- SOURCE PASSAGE:
*** Block opens ***

Recently, we looked at how Sankey diagrams might be used to visualize the flow of library resources within and across inter-lending networks. It was a useful exercise, but it left me feeling that a critical dimension was lacking: a measure of the geographic distance between inter-lending partners. Understanding that a significant share of the inter-lending demand that is fulfilled by CIC libraries is generated outside the CIC group is significant in its own right, but it doesn’t tell us much about the relative costs of serving ‘in-group’ and ‘out-of-group’ partners. If most of the non-CIC borrowers are located within close proximity of CIC lenders, the costs of fulfilling returnable requests (which must travel to and from the borrower) will be less than if the non-CIC lenders are located farther away. I tried mapping the Sankey flows to ZIP codes, but unless one is already familiar with the codes, it is fairly difficult to visualize the distance covered.

*** Block closes ***

- WHAT YOU SHOULD DO: Reproduce the passage above on Sankey diagrams and the distance between inter-lending partners, word for word and in full.

- RECORDS SUPPLIED:
*** Block opens ***

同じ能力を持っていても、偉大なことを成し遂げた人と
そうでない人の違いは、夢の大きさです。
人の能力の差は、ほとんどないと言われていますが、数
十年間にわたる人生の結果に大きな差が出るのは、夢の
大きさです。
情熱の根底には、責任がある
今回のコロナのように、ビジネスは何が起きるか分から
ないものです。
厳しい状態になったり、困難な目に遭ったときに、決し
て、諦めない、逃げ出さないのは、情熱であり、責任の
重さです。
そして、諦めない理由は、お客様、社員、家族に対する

*** Block closes ***
*** Block opens ***

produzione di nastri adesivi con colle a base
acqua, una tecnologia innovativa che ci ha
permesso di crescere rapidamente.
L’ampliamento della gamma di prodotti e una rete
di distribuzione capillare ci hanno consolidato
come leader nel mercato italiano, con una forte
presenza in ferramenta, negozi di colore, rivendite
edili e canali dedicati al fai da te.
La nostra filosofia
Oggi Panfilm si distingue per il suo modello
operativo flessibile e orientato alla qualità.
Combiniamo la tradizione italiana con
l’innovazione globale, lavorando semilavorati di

*** Block closes ***
*** Block opens ***

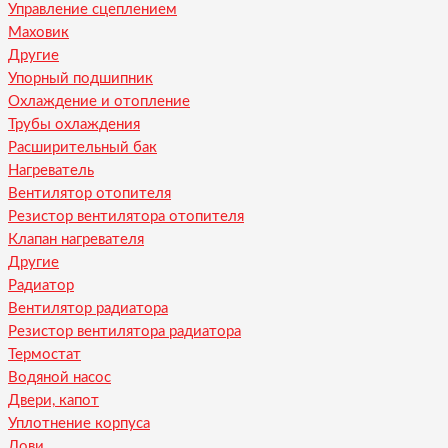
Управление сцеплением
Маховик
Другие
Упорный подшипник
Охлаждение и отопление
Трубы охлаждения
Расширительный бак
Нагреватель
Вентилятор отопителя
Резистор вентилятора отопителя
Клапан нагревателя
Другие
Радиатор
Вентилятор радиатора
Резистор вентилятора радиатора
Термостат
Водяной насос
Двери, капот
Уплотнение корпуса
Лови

*** Block closes ***

- SOLVED PROBLEM:
Recently, we looked at how Sankey diagrams might be used to visualize the flow of library resources within and across inter-lending networks. It was a useful exercise, but it left me feeling that a critical dimension was lacking: a measure of the geographic distance between inter-lending partners. Understanding that a significant share of the inter-lending demand that is fulfilled by CIC libraries is generated outside the CIC group is significant in its own right, but it doesn’t tell us much about the relative costs of serving ‘in-group’ and ‘out-of-group’ partners. If most of the non-CIC borrowers are located within close proximity of CIC lenders, the costs of fulfilling returnable requests (which must travel to and from the borrower) will be less than if the non-CIC lenders are located farther away. I tried mapping the Sankey flows to ZIP codes, but unless one is already familiar with the codes, it is fairly difficult to visualize the distance covered.